TÂCHES À RÉALISER
1. Dans le passage sur la réforme des retraites, à combien le Conseil d'orientation des retraites estimait-il le déficit total du système dans son rapport de janvier 2025 ?
2. Reprenez tout ce qui va de « Le sujet est » jusqu'à « La vigilance s’impose. » dans le passage sur la réforme des retraites, en substituant « prudence » à « vigilance ».
3. Relevez toutes les dates et tous les montants en euros cités dans le passage sur la réforme des retraites.

PASSAGE FOURNI

La réforme du système de retraite fait débat depuis plusieurs décennies1. La dernière réforme de 2023 est contestée. En même temps, le déficit de ce système va croissant. Dans son rapport de janvier 2025 le Conseil d’orientation des retraites l’estimait au total à 22 milliards d’euros. Dans un contexte marqué de différentes tensions (énergétique, militaire, etc.) émerge une « petite musique » qui suggère d’augmenter la contribution des retraités au redressement financier du système dans la mesure où ils seraient des nantis. Ces discours reposent sur un mythe : la supposée richesse d’une grande partie des retraités.
En réalité, les revenus des retraités sont inférieurs à ceux des salariés. Leur richesse n’est supérieure que si on prend en compte leur patrimoine immobilier et financier. Par rapport aux salariés, ils sont en effet plus nombreux à être propriétaires de leur logement acquis pendant leurs années d’activité grâce à leur épargne.
Le sujet est un peu rébarbatif à première vue, mais les citoyens, en particulier les vielles et vieux, sont mal informés sur cet enjeu pour pouvoir s’y investir. À défaut de mobilisation, ils risquent de subir de sérieuses pertes de revenu. La vigilance s’impose.

[Extrait d'un jeu de données]
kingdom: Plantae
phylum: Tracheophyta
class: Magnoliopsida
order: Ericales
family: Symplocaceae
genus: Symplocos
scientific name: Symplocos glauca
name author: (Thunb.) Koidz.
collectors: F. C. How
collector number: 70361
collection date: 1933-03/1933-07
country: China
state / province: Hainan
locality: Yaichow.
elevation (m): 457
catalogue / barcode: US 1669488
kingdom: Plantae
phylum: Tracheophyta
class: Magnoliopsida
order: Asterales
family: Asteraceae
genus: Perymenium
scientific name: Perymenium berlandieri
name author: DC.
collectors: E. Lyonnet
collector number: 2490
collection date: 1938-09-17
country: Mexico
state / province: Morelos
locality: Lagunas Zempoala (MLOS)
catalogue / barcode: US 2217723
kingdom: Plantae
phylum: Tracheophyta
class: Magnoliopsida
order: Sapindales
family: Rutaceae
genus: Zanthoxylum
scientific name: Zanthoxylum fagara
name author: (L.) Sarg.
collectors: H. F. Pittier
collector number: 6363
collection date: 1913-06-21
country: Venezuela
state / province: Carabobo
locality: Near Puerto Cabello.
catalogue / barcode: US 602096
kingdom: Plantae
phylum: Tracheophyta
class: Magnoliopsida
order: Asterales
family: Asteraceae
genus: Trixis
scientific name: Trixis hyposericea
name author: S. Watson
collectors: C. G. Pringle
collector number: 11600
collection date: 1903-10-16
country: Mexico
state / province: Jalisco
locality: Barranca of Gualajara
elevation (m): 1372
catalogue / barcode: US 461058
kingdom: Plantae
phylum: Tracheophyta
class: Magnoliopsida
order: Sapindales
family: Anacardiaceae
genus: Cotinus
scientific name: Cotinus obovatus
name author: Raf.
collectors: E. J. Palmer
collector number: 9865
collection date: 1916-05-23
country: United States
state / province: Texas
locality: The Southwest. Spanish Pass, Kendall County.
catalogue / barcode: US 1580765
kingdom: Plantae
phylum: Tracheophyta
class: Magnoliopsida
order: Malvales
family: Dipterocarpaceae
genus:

RÉSULTATS DANS L'ORDRE
1. À 22 milliards d'euros.

2.
Le sujet est un peu rébarbatif à première vue, mais les citoyens, en particulier les vielles et vieux, sont mal informés sur cet enjeu pour pouvoir s’y investir. À défaut de mobilisation, ils risquent de subir de sérieuses pertes de revenu. La prudence s’impose.

3. 2023, janvier 2025, 22 milliards d'euros